In granting the bank’s motion to dismiss the case, the District Court reaffirmed California’s rule of no liability to non-customers in the absence of specific facts: “The primary flaw with regard to [the plaintiff investors’] argument, which plaintiffs rely on for all of their claims, is that plaintiffs were neither … customers nor had any relationship with [the bank], and a bank does not owe a duty of care to noncustomers unless extraordinary and specific facts are present. … Because plaintiffs have alleged no such facts, [the bank] was under no legal duty to warn plaintiffs about [the corporation’s] financial condition …” (Evans at *2-3.)

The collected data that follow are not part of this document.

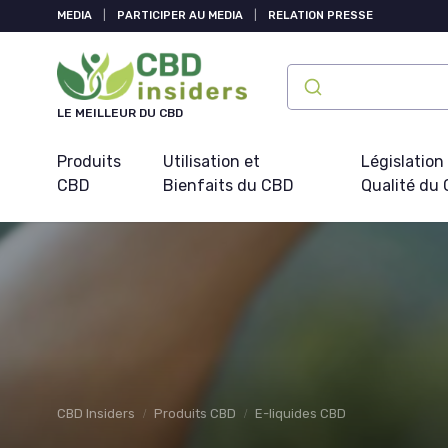
Panneau de gestion des cookies
MEDIA
|
PARTICIPER AU MEDIA
|
RELATION PRESSE
LE MEILLEUR DU CBD
Produits
Utilisation et
Législation
CBD
Bienfaits du CBD
Qualité du
CBD Insiders
Produits CBD
E-liquides CBD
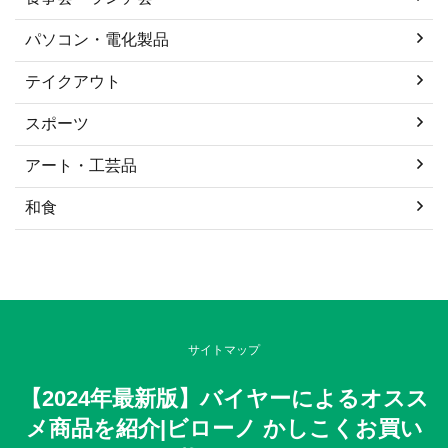
パソコン・電化製品
テイクアウト
スポーツ
アート・工芸品
和食
サイトマップ
【2024年最新版】バイヤーによるオスス
メ商品を紹介|ビローノ かしこくお買い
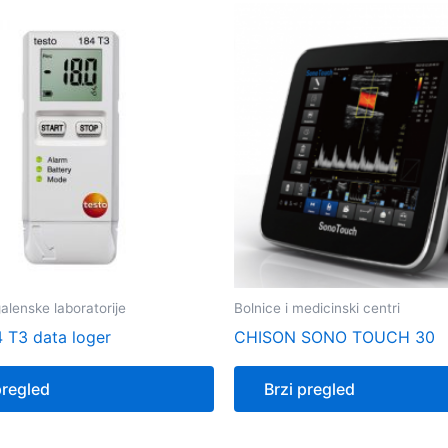
alenske laboratorije
Bolnice i medicinski centri
4 T3 data loger
CHISON SONO TOUCH 30
pregled
Brzi pregled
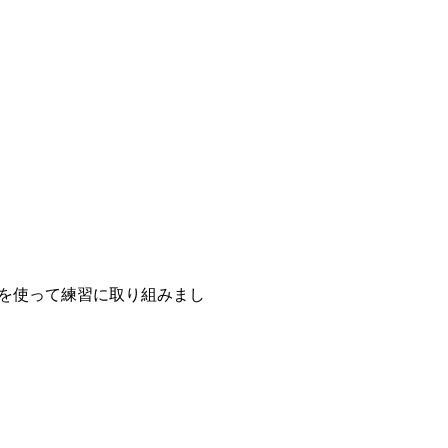
を使って練習に取り組みまし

It should be noted that the Court in Evans also recognized an important exception to the rule: that tort liability may be imposed upon a bank in favor of a non-customer in a situation where sufficient facts are alleged showing that the bank had actual knowledge that the account-holder was using its account for the purpose of misappropriating funds. (Evans at *3-4.) The Evans Court did not apply the exception, however, because no such facts were alleged: “The only relevant question therefore becomes whether [the bank] had actual knowledge that [the corporation] was operating a Ponzi scheme and misappropriating funds. … Here, plaintiffs have not pled sufficient facts to give rise to a plausible inference that defendant knew [the corporation] was misappropriating funds. … To support their claim that [the bank] was aware of [the] Ponzi scheme, plaintiffs point to an October 2009 letter in which [the bank] informed [the corporation] that it intended to ‘disengage from the Lending relationship’ because ‘there has been little to no revolving of the outstanding balances.’ … However, even if this demonstrates that [the bank] was aware that [the corporation] could not meet its financial obligations, it does not sufficiently allege that the bank knew that [the corporation] was engaging in fraud and misappropriating money. Accordingly, plaintiffs’ Complaint fails to plead more than ‘alleged knowledge,’ and instead ‘essentially alleges the [bank] knew something fishy was going on with the accounts opened by’ [the corporation] … which is insufficient to plead a cause of action for any of the eight claims plaintiffs assert …” (Id., citations omitted.)